Damon tried to focus on her question, but the light wasn’t just making her eyes twinkle, they were making her lips glisten, her skin looking luminous. And he wanted her so damn bad. Focus, he told himself, she wanted to know why he stabbed Lockwood. “Silver,” right, the knife was silver. “Werewolves and silver, it’s supposed to be bad for them.”
“And is it?” Her head tilted and the natural curls, some loose tendrils teasing her shoulders and tempting him to touch the silk of it. “Silver, Damon? Is it bad for them?”
Right, another question. “No, myth.” He sighed and shut his eyes, maybe if he couldn’t SEE her he could think straight. The breeze shifted and the scent of her skin hit him as he was about to tell her that Mason was one of the idiots who broke into her house and creeped on her sleeping body, his entire body felt like it was on fire with need. “Damn it.”
“What’s wrong?” She sounded so concerned that he remembered being jealous of Caroline and how she’d shown her so much compassion on the porch earlier. “Damon?” If she touched him -
“I’m fine,” he opened his eyes, and was happy to see she hadn’t moved. “I should -” their eyes met and he groaned. He wanted her and fighting it was harder than anything he could think of - the knife hit the pavement. “Abi,” it came out a plea, and she bit her lip. “You should go.”

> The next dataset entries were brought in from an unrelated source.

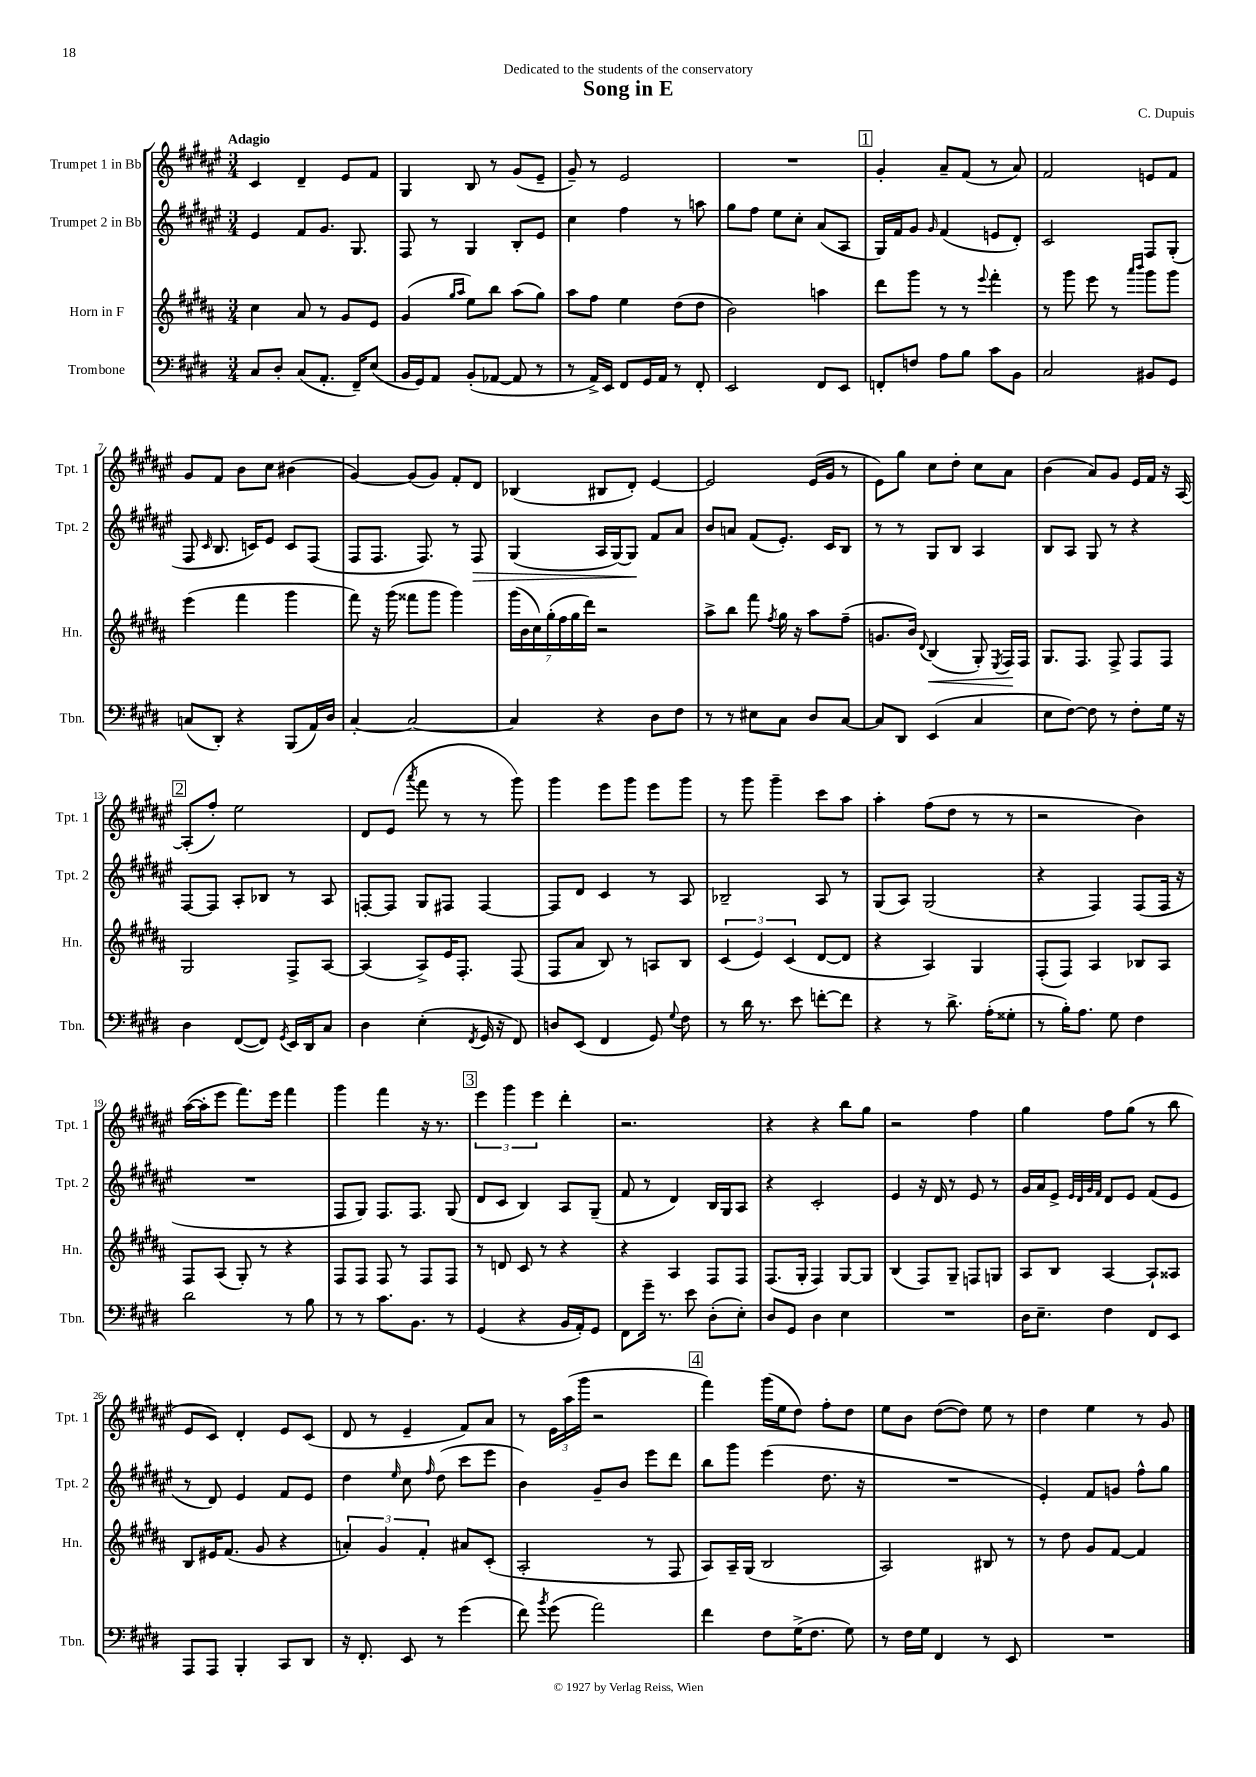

**kern	**kern	**kern	**kern
*staff4	*staff3	*staff2	*staff1
*clefF4	*clefG2	*clefG2	*clefG2
*k[f#c#g#d#]	*k[f#c#g#d#a#]	*k[f#c#g#d#a#e#]	*k[f#c#g#d#a#e#]
*M3/4	*M3/4	*M3/4	*M3/4
8C#	4cc#	4e#	4c#
8D#'	.	.	.
(8C#	8a#	8f#	4d#~
8.AA'	8r	8.g#	.
.	8g#	.	8e#
16FF#~)	.	8.G#	.
(8E	8e	.	8f#
=	=	=	=
16BB	(4g#	8F#	4G#
16GG#)	.	.	.
8AA	.	8r	.
.	16qqgg#	.	.
.	16qqaa#	.	.
(8BB'	8ee)	4G#	8B
[8AA-	8bb	.	8r
8AA-]	(8aa#	8B'	(8g#
8r	8gg#)	8e#	8e#~
=	=	=	=
8r	8aa#	4cc#	8g#~)
16AA^)	8ff#	.	8r
16EE	.	.	.
8FF#	4ee	4ff#	2e#
16GG#	.	.	.
16AA	.	.	.
8r	(8dd#	8r	.
8FF#'	8dd#	8aa	.
=	=	=	=
2EE	2b)	8gg#	2.r
.	.	8ff#	.
.	.	8ee#	.
.	.	8cc#'	.
8FF#	4aa	(8a#	.
8EE	.	8A#	.
=	=	=	=
8FF'	8ddd#	16G#)	4g#'
.	.	16f#	.
8F	8ggg#	8g#	.
.	.	16qqg#	.
8A	8r	(4f#	8a#~
8B	8r	.	(8f#
.	8qqeee	.	.
8c#	4fff#'	8e	8r
8BB	.	8d#')	8a#)
=	=	=	=
2C#	8r	2c#	2f#
.	8ggg#	.	.
.	8eee	.	.
.	8r	.	.
.	16qqaaa#	.	.
.	16qqbbb	.	.
8BB#	8ggg#	8F#	8e
8GG#	8ggg#	(8G#'	8f#
=	=	=	=
(8C	(4eee	8F#	8g#
.	.	16qqc#	.
8DD#')	.	8.B	8f#
4r	4fff#	.	8b
.	.	16c)	.
.	.	8e#	8cc#
(8BBB	4ggg#	8c	(4b#
16AA)	.	(8F#	.
16D#	.	.	.
=	=	=	=
[4C#'	8fff#)	8F#	[4g#)
.	16r	8.F#	.
.	(16ggg#	.	.
2C#_	8fff##	.	(8g#]
.	.	8.F#)	.
.	8ggg#	.	8g#)
.	4ggg#)	8r	8f#'
.	.	8F#	8d#
=	=	=	=
4C#]	(28ggg#	(4G#	(4B-
.	28b	.	.
.	28cc#)	.	.
.	(28gg#'	.	.
.	28ff#	.	.
.	28gg#	.	.
.	28ddd#)	.	.
4r	2r	16A#	8B#
.	.	[16G#)	.
.	.	8G#]	8d#')
8D#	.	8f#	[4e#
8F#	.	8a#	.
=	=	=	=
8r	8aa#^	8b	2e#]
8r	8bb	8a	.
8E#	8fff#	(8f#	.
.	8qff#	.	.
8C#	16gg#	8.e#')	.
.	16r	.	.
8D#	8aa#	.	(16e#
.	.	16c#	16g#
[8C#	(8ff#~	8B	8r
=	=	=	=
8C#]	8.g	8r	8e#)
8DD#	.	8r	8gg#
.	16b)	.	.
.	8qqd#	.	.
(4EE	(4B	8G#	8cc#
.	.	8B	8dd#'
4C#	8G#')	4A#	8cc#
.	8qE	.	.
.	16F#	.	8a#
.	16F#	.	.
=	=	=	=
8E	8.G#	8B	(4b
[8F#)	.	8A#	.
.	8.F#	.	.
8F#]	.	8G#	8a#)
8r	8F#^	8r	8g#
8F#'	8F#	4r	16e#
.	.	.	16f#
16G#	8F#	.	16r
16r	.	.	[16A#
=	=	=	=
4D#	2G#	[8F#	(8A#']
.	.	8F#]	8ff#')
([8FF#	.	8A#'	2ee#
8FF#])	.	8B-	.
8qGG#	.	.	.
16EE	8F#^	8r	.
16DD#	.	.	.
8C#	[8A#	8A#	.
=	=	=	=
4D#	(4A#]	[8F'	8d#
.	.	8F]	(8e#
.	.	.	8qaaa#
(4E'	8A#^)	8G#	8fff#
.	16e	8F#	8r
.	8.F#'	.	.
8qFF#	.	.	.
16GG#	.	[4F#	8r
16r	.	.	.
8FF#)	(8F#	.	8ggg#)
=	=	=	=
8D	8F#	8F#]	4ggg#
(8EE	8a#	8d#	.
4FF#	8B)	4c#	8eee#
.	8r	.	8ggg#
8GG#)	8A	8r	8eee#
8qqG#	.	.	.
8F#	8B	8A#	8ggg#
=	=	=	=
8r	(6c#	2B-~	8r
16d#	.	.	8ggg#
.	6e)	.	.
8.r	.	.	.
.	.	.	4ggg#~
.	(6c#	.	.
8e	.	.	.
[8f'	[8d#	8A#	8ccc#
8f]	8d#]	8r	8aa#
=	=	=	=
4r	4r	(8G#	4aa#'
.	.	8A#)	.
8r	4A#)	(2G#	(8ff#
8.d#^	.	.	8dd#
.	4G#	.	8r
(16A'	.	.	.
8G##'	.	.	8r
=	=	=	=
8r	(8F#'	4r	2r
16B')	8F#)	.	.
8.A	.	.	.
.	4A#	4F#)	.
8G#	.	.	.
4F#	8B-	(8F#	4b)
.	8A#	16F#	.
.	.	16r	.
=	=	=	=
2d#	8F#	2.r	([16aa#
.	.	.	16aa#']
.	(8A#	.	8eee#
.	8G#')	.	8.fff#)
.	8r	.	.
.	.	.	16eee#
8r	4r	.	4fff#
8B	.	.	.
=	=	=	=
8r	8F#	8F#	4ggg#
8r	8F#	8G#)	.
8.c#	8F#	8.F#	4fff#
.	8r	.	.
8.BB	.	8.F#	.
.	8F#	.	16r
.	.	.	8.r
8r	8F#	(8G#	.
=	=	=	=
(4GG#	8r	8d#	6eee#
.	8d	8c#	.
.	.	.	6ggg#
4r	8c#	4B)	.
.	.	.	6eee#
.	8r	.	.
16BB	4r	8A#	4ddd#'
16AA')	.	.	.
8GG#	.	(8G#~	.
=	=	=	=
8FF#	4r	8f#	2.r
16g#~	.	8r	.
8.r	.	.	.
.	4A#	4d#)	.
8e	.	.	.
(8D#'	8F#	16B	.
.	.	16G#	.
8E')	8F#	8A#	.
=	=	=	=
8D#	(8.F#	4r	4r
8GG#	.	.	.
.	16G#'	.	.
4D#	4F#)	2c#'	4r
4E	[8G#	.	8bb
.	8G#]	.	8gg#
=	=	=	=
2.r	(4B	4e#	2r
.	8F#)	16r	.
.	.	16d#	.
.	8G#~	8r	.
.	8F	8e#	4ff#
.	8G	8r	.
=	=	=	=
16D#	8A#	16g#	4gg#
8.E~	.	16a#	.
.	8B	8e#^	.
.	.	32qqe#	.
.	.	32qqd#	.
.	.	32qqg#	.
.	.	32qqf#	.
4F#	[4A#	8d#	8ff#
.	.	8e#	(8gg#
8FF#	8A#`]	(8f#	8r
8EE	8A##	8e#	8bb
=	=	=	=
8AAA	8B	8r	8e#
8AAA	16e#	8d#)	8c#)
.	(8.f#	.	.
4BBB'	.	4e#	4d#'
.	8g#	.	.
8CC#	4r	8f#	8e#
8DD#	.	8e#	(8c#
=	=	=	=
16r	6a')	4dd#	8d#
8.FF#'	.	.	.
.	.	.	8r
.	6g#	.	.
.	.	16qqee#	.
8EE	.	8cc#	4e#~
.	6f#'	.	.
.	.	16qqff#	.
8r	.	(8dd#	.
(4g#	8a#	8ccc#	8f#)
.	(8c#'	8eee#	8a#
=	=	=	=
8f#)	2A#'	4b)	8r
8qb	.	.	.
(8g#	.	.	24e#
.	.	.	(24aa#
.	.	.	24ggg#
2a)	.	8g#~	2r
.	.	8b	.
.	8r	8eee#	.
.	8F#	8ddd#	.
=	=	=	=
4f#	8A#)	8bb	4fff#)
.	16A#~	8ggg#	.
.	(16G#	.	.
8F#	2B	(4eee#	(16ggg#
.	.	.	16ee#
(16G#^	.	.	8dd#)
8.F#	.	.	.
.	.	8.dd#	8ff#'
8G#)	.	.	8dd#
.	.	16r	.
=	=	=	=
8r	2A#)	2.r	8ee#
16F#	.	.	8b
16G#	.	.	.
4FF#	.	.	([8dd#
.	.	.	8dd#])
8r	8B#	.	8ee#
8EE	8r	.	8r
=	=	=	=
2.r	8r	4e#')	4dd#
.	8dd#	.	.
.	8g#	8f#	4ee#
.	[8f#	8g	.
.	4f#]	8ff#^^	8r
.	.	8gg#	8g#
==	==	==	==
*-	*-	*-	*-
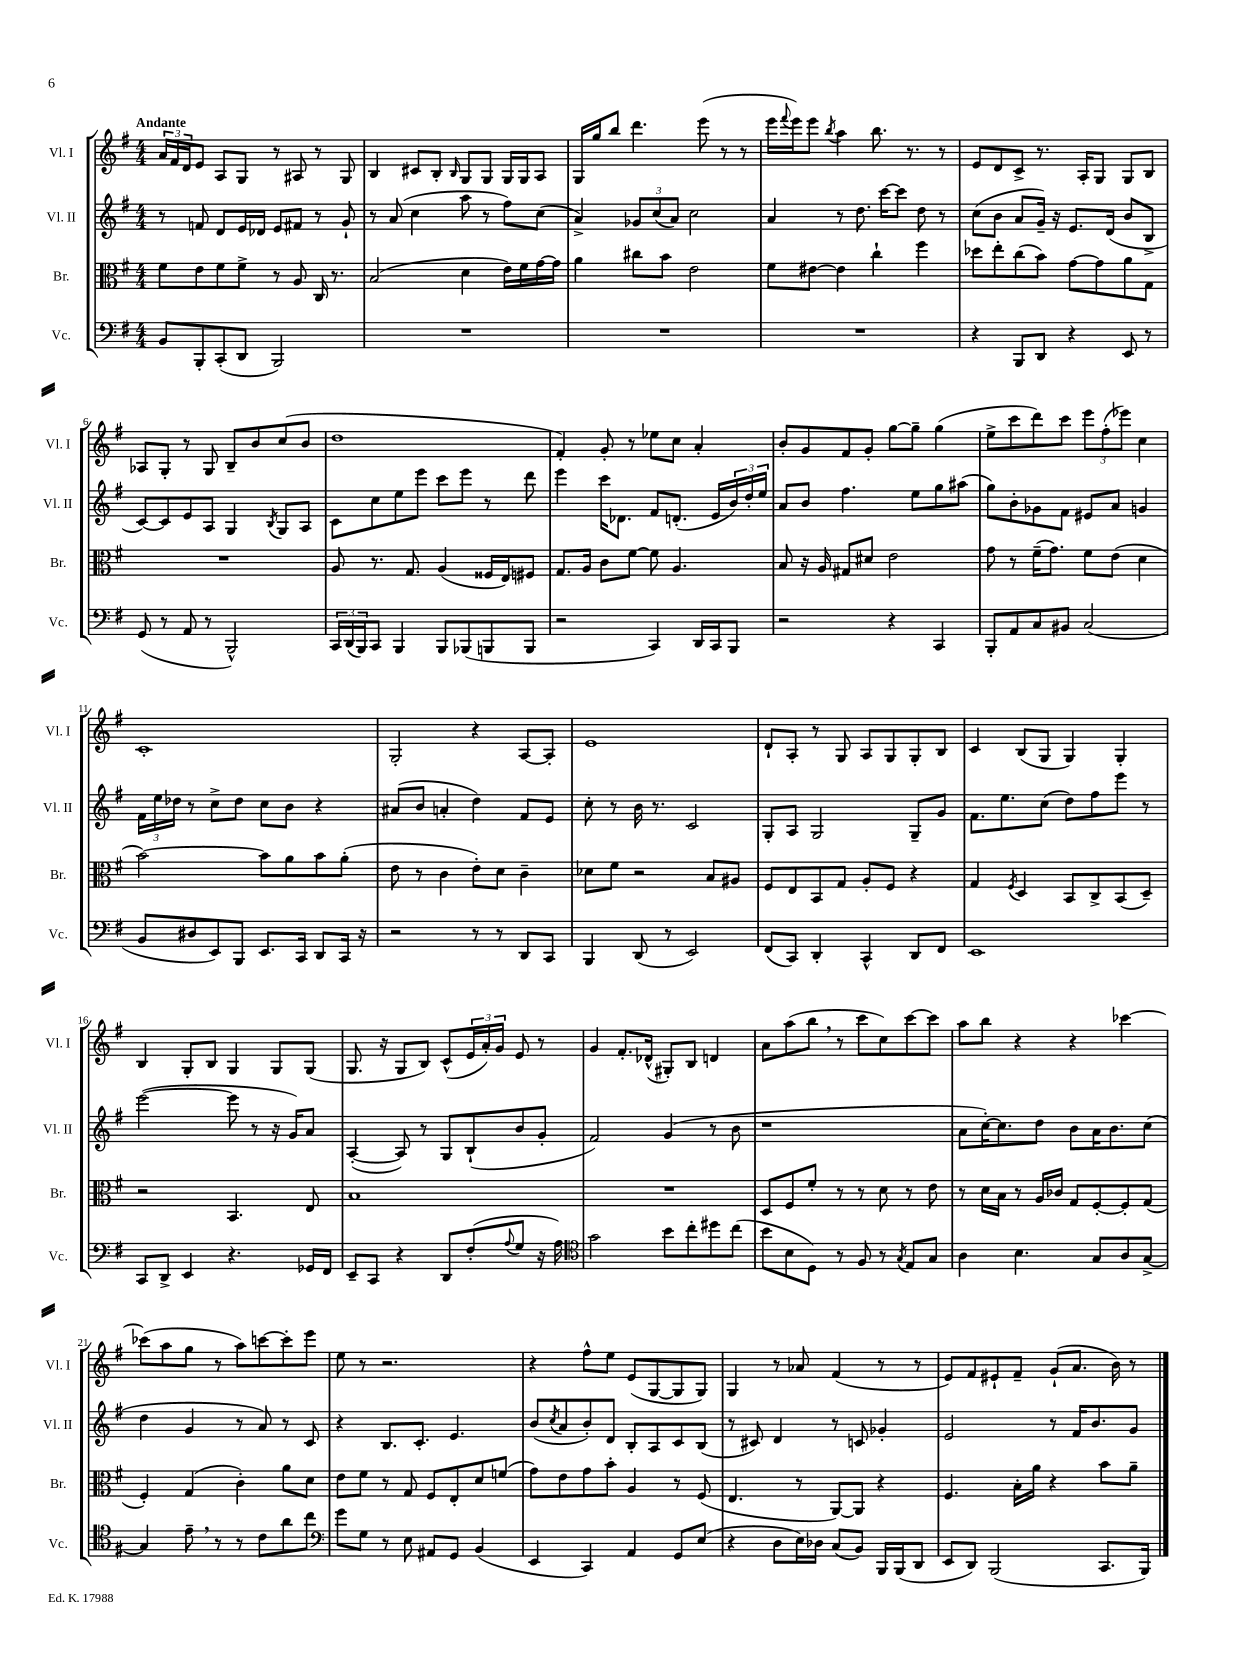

“Why?” She sounded breathless, and she wasn’t moving. Why wasn’t she moving? Damon wondered if she was the misery he promised to torture Stefan with come home to roost for him?
“I want you and -”
“And?” Abigail Morgan was his torment, that had to be the answer, as she stood in front of him, the light of her tiny car’s interior dome light framing her from behind, the moon and street lights creating a halo over her from above, she looked like heaven, but must be his Hell.
“You hate me.” Was that his voice? It came out so NEEDY.
“Do I?” She shook her head and let out a long breath. “I’m not sure what to call how I feel about you, Damon, but ‘hate’? I don’t think that’s it.”
It took more than Abigail cared to admit to finally turn away from Damon and get into her car. More than she wanted to consider to start the engine and pull away from the curb, careful of the knife he dropped and of him - even if he wouldn’t be harmed if she had tapped him, and more energy than she wanted to ever think about to NOT glance in the rear view mirror as she drove to her house to get ready for bed and curl up with Cat and get used to her new life in her new house.